** Task material follows **

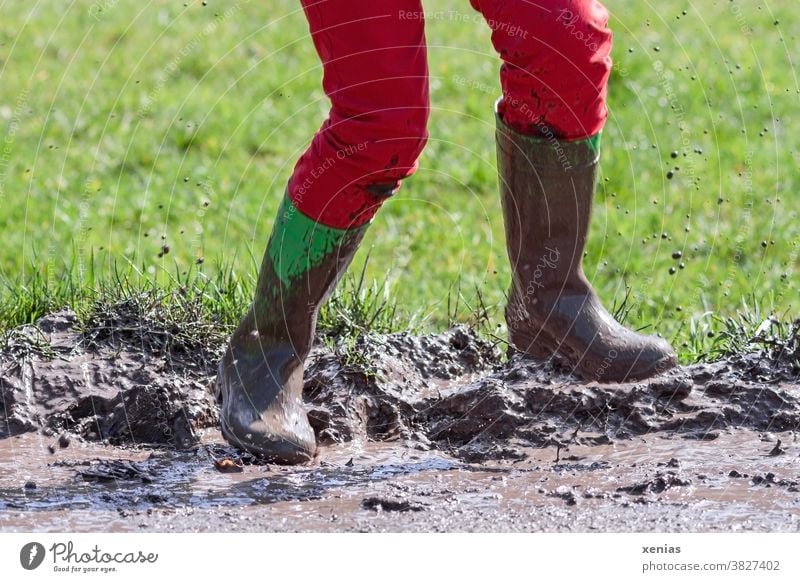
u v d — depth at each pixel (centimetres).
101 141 1784
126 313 893
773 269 1316
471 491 682
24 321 938
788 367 843
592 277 1269
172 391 799
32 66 2208
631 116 1920
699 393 815
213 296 971
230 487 693
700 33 2448
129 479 708
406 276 1260
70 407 799
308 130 1905
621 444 760
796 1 2750
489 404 793
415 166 698
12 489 688
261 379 744
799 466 707
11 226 1413
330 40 659
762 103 2023
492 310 1088
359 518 641
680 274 1277
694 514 638
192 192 1586
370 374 827
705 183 1627
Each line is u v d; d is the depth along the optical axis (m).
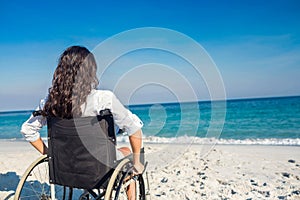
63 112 2.47
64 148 2.59
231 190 4.37
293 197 3.98
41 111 2.60
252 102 45.62
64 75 2.49
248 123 21.42
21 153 8.44
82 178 2.59
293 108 30.94
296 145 9.91
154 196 4.18
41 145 2.84
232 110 32.03
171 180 4.95
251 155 7.23
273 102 43.22
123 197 3.83
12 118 40.91
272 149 8.54
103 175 2.52
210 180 4.91
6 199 3.95
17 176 5.22
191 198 4.07
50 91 2.55
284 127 18.67
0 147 10.88
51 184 2.76
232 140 12.30
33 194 4.18
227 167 5.88
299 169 5.69
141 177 2.85
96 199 2.59
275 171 5.55
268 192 4.25
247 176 5.18
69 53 2.52
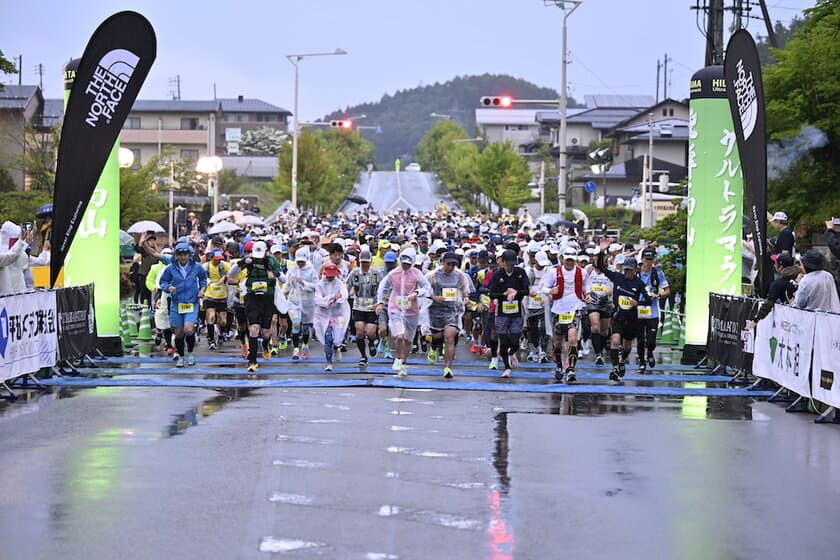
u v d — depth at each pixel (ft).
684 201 188.03
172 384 95.45
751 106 102.06
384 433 72.43
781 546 47.16
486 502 53.88
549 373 110.01
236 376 102.63
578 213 300.40
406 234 217.56
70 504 52.03
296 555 44.24
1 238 94.43
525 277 104.63
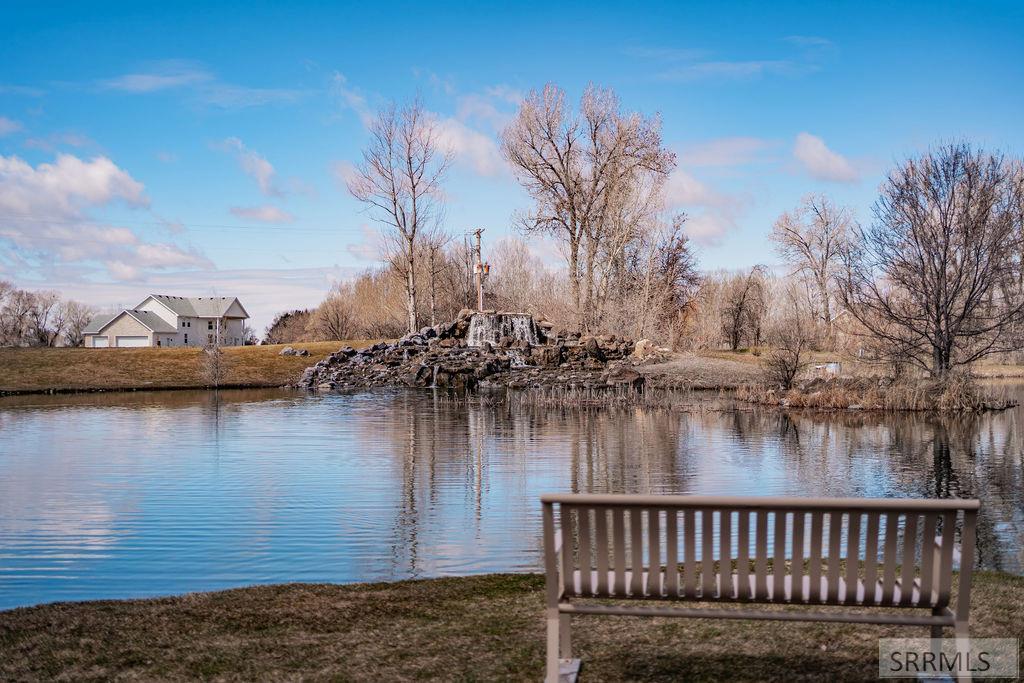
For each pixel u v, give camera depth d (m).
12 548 8.51
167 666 4.55
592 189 48.12
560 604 4.18
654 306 49.88
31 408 26.50
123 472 13.50
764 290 69.88
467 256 62.34
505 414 23.88
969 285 27.22
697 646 4.77
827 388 28.42
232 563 7.89
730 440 18.05
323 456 15.37
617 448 16.69
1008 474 13.65
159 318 80.88
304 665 4.55
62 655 4.73
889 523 3.94
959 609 3.89
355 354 39.62
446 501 10.99
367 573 7.53
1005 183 27.81
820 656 4.58
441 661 4.58
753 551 7.75
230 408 26.11
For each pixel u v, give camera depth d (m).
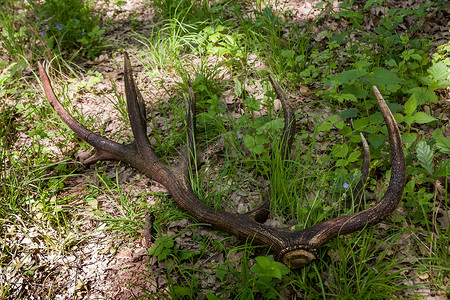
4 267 2.96
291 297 2.55
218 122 3.69
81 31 5.53
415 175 3.07
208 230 3.05
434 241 2.68
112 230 3.16
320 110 3.99
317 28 5.02
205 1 5.46
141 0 6.37
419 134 3.47
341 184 2.96
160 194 3.37
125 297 2.71
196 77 4.22
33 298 2.76
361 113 3.80
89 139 3.73
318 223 2.65
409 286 2.40
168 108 4.32
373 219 2.58
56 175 3.70
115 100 4.46
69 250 3.04
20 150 4.00
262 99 4.12
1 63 4.96
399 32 4.71
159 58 4.83
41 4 6.39
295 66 4.41
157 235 3.05
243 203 3.24
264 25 4.97
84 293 2.76
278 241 2.60
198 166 3.61
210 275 2.75
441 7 4.56
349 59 4.49
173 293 2.53
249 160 3.40
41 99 4.57
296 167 3.38
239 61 4.64
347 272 2.61
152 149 3.52
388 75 3.32
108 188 3.35
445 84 3.49
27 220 3.28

** End of Task material **

■ **Exercise**: Although the records hold pictures, the copy must not; give again exactly the lines from the one with "12 118 40.91" through the one with "959 609 3.89".

■ **Exercise answer**:
12 118 40.91
272 149 8.54
103 175 2.52
210 180 4.91
6 199 3.95
17 176 5.22
191 198 4.07
50 91 2.55
284 127 18.67
0 147 10.88
51 184 2.76
232 140 12.30
33 194 4.18
227 167 5.88
299 169 5.69
141 177 2.85
96 199 2.59
275 171 5.55
268 192 4.25
247 176 5.18
69 53 2.52
u v d — depth at each pixel (ft).
684 201 188.03
172 384 95.45
751 106 102.06
384 433 72.43
781 546 47.16
486 502 53.88
549 373 110.01
236 376 102.63
578 213 300.40
406 234 217.56
70 504 52.03
296 555 44.24
1 238 94.43
525 277 104.63
For each pixel u v, give camera depth d (m).
12 548 8.51
167 666 4.55
592 189 48.12
560 604 4.18
654 306 49.88
31 408 26.50
123 472 13.50
764 290 69.88
467 256 62.34
505 414 23.88
969 285 27.22
697 646 4.77
827 388 28.42
232 563 7.89
730 440 18.05
323 456 15.37
617 448 16.69
1008 474 13.65
159 318 80.88
304 665 4.55
62 655 4.73
889 523 3.94
959 609 3.89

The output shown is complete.